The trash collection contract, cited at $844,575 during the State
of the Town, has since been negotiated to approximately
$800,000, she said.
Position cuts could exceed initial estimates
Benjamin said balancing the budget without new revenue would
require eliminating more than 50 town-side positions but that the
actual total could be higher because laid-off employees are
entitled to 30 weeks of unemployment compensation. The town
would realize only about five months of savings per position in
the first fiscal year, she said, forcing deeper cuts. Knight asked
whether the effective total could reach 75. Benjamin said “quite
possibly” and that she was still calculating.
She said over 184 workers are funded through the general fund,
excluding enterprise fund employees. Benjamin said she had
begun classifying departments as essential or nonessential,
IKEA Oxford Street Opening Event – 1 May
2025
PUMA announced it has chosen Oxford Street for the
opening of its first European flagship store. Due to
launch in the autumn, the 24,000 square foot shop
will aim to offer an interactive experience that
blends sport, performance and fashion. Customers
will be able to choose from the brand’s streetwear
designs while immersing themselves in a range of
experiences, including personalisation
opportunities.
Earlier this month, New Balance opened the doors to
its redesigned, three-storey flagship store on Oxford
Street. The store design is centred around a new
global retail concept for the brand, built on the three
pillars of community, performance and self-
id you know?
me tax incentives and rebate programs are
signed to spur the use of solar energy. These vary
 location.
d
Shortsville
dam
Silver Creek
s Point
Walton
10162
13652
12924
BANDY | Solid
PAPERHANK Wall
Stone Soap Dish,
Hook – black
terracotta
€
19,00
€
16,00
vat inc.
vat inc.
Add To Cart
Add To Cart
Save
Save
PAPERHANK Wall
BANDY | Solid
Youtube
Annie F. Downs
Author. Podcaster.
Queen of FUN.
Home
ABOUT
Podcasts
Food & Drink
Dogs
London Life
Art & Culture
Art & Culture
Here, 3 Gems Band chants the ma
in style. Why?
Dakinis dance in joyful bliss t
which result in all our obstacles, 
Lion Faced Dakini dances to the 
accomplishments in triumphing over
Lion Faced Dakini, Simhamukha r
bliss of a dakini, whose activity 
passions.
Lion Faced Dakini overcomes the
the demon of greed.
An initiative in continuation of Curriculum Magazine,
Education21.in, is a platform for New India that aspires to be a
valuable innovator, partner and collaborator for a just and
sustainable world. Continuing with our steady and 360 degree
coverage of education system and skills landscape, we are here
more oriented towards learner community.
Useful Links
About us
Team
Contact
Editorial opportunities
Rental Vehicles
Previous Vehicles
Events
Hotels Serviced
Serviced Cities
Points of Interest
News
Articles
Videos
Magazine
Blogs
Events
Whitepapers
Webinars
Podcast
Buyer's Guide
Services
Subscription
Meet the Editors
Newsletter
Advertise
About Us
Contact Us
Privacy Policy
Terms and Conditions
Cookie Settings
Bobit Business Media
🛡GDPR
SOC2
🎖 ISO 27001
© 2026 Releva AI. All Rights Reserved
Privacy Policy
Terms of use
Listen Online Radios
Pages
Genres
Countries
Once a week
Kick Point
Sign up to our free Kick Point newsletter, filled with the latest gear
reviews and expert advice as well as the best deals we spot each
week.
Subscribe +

------------------------------------------------------------------------

▶ **Aim of the exercise**
Reproduce the full listing above line for line, keeping every word, number, and symbol unchanged.

▶ **Solution**
The trash collection contract, cited at $844,575 during the State
of the Town, has since been negotiated to approximately
$800,000, she said.
Position cuts could exceed initial estimates
Benjamin said balancing the budget without new revenue would
require eliminating more than 50 town-side positions but that the
actual total could be higher because laid-off employees are
entitled to 30 weeks of unemployment compensation. The town
would realize only about five months of savings per position in
the first fiscal year, she said, forcing deeper cuts. Knight asked
whether the effective total could reach 75. Benjamin said “quite
possibly” and that she was still calculating.
She said over 184 workers are funded through the general fund,
excluding enterprise fund employees. Benjamin said she had
begun classifying departments as essential or nonessential,
IKEA Oxford Street Opening Event – 1 May
2025
PUMA announced it has chosen Oxford Street for the
opening of its first European flagship store. Due to
launch in the autumn, the 24,000 square foot shop
will aim to offer an interactive experience that
blends sport, performance and fashion. Customers
will be able to choose from the brand’s streetwear
designs while immersing themselves in a range of
experiences, including personalisation
opportunities.
Earlier this month, New Balance opened the doors to
its redesigned, three-storey flagship store on Oxford
Street. The store design is centred around a new
global retail concept for the brand, built on the three
pillars of community, performance and self-
id you know?
me tax incentives and rebate programs are
signed to spur the use of solar energy. These vary
 location.
d
Shortsville
dam
Silver Creek
s Point
Walton
10162
13652
12924
BANDY | Solid
PAPERHANK Wall
Stone Soap Dish,
Hook – black
terracotta
€
19,00
€
16,00
vat inc.
vat inc.
Add To Cart
Add To Cart
Save
Save
PAPERHANK Wall
BANDY | Solid
Youtube
Annie F. Downs
Author. Podcaster.
Queen of FUN.
Home
ABOUT
Podcasts
Food & Drink
Dogs
London Life
Art & Culture
Art & Culture
Here, 3 Gems Band chants the ma
in style. Why?
Dakinis dance in joyful bliss t
which result in all our obstacles, 
Lion Faced Dakini dances to the 
accomplishments in triumphing over
Lion Faced Dakini, Simhamukha r
bliss of a dakini, whose activity 
passions.
Lion Faced Dakini overcomes the
the demon of greed.
An initiative in continuation of Curriculum Magazine,
Education21.in, is a platform for New India that aspires to be a
valuable innovator, partner and collaborator for a just and
sustainable world. Continuing with our steady and 360 degree
coverage of education system and skills landscape, we are here
more oriented towards learner community.
Useful Links
About us
Team
Contact
Editorial opportunities
Rental Vehicles
Previous Vehicles
Events
Hotels Serviced
Serviced Cities
Points of Interest
News
Articles
Videos
Magazine
Blogs
Events
Whitepapers
Webinars
Podcast
Buyer's Guide
Services
Subscription
Meet the Editors
Newsletter
Advertise
About Us
Contact Us
Privacy Policy
Terms and Conditions
Cookie Settings
Bobit Business Media
🛡GDPR
SOC2
🎖 ISO 27001
© 2026 Releva AI. All Rights Reserved
Privacy Policy
Terms of use
Listen Online Radios
Pages
Genres
Countries
Once a week
Kick Point
Sign up to our free Kick Point newsletter, filled with the latest gear
reviews and expert advice as well as the best deals we spot each
week.
Subscribe +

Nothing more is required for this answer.